Puritan Board Freshman
When Christ's disciples went through the fields picking heads of grain (Matthew 12; Mark 2; Luke 6) was it a duty of necessity?
 
Christ thought so judging from his response to the Pharisees; and Matthew 12 is the proof text for acts of necessity and mercy for the Larger and Shorter Catechisms.
 
"But I say unto you, that in this place is one greater than the Temple."
Would He not have rebuked His disciples if they were in the wrong?
These were itinerants without sustenance , so as they hungered it was
a necessity to partake, and also had the example of David to support.
 
So, to clarify, picking heads of grain would have been inappropriate for the Sabbath if they had been local farmers with full larders?
 
So, to clarify, picking heads of grain would have been inappropriate for the Sabbath if they had been local farmers with full larders?

Hi Brad

It all depends on the circumstance.
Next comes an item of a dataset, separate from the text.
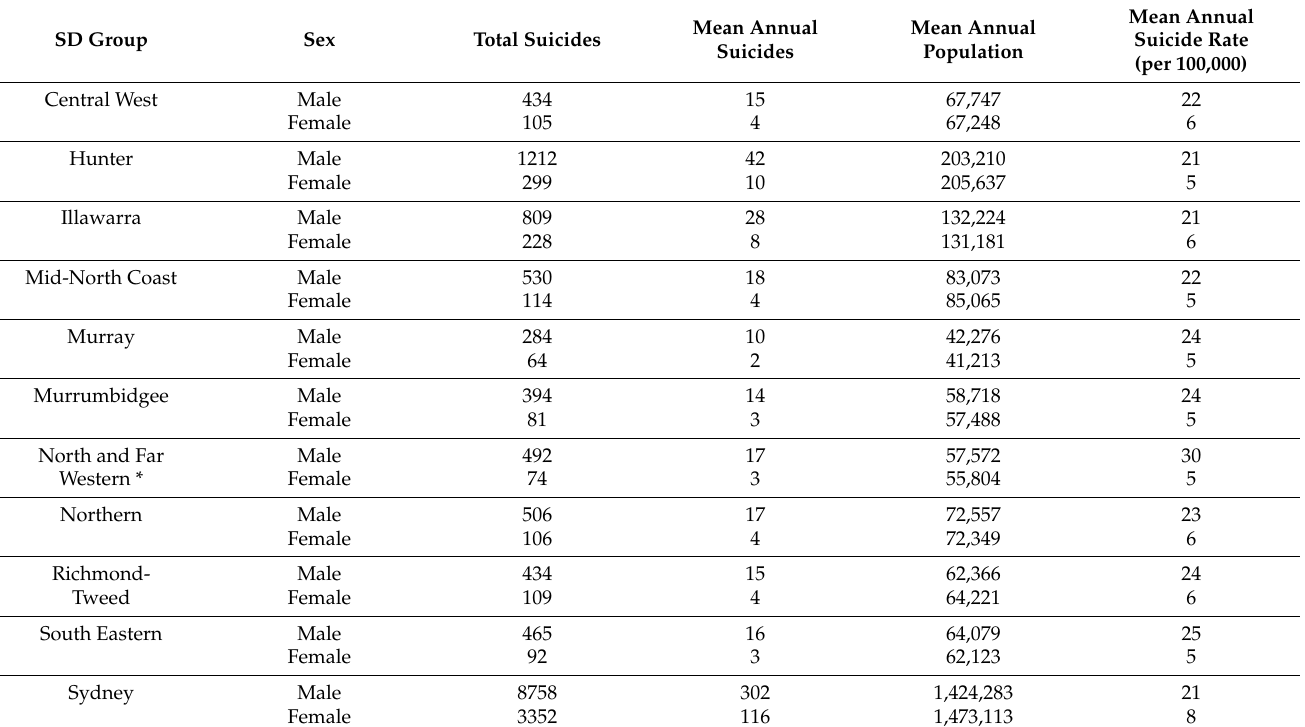
Table 2. Descriptive statistics of suicides and population numbers in NSW SDs during the historical period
As NaphtaliPress said, works of necessity and mercy such as Policing, medical, fire brigade and such are exempted. So " picking heads of grain" has to be within the definitions of necessity and mercy to justify doing them on the Lord's day.
 
Brad, you answered your own question. The example you gave
shows that it was not out of necessity, but unnecessary and
superfluous .
 
I think the permission to pick ears of corn and eat them was also a rebuke by Christ to the kind of Pharasic nitpicking and precisionism that turned the Sabbath into a burden and a nonsense. See the list of do's and don'ts in the Talmud.

Reformed Sabbatarianism has largely avoided all this, because true Reformed Christians know the Lord of the Day, unlike the Pharisees, and we have his instruction respecting the purposes of the day and how it is to be observed in spirit and letter.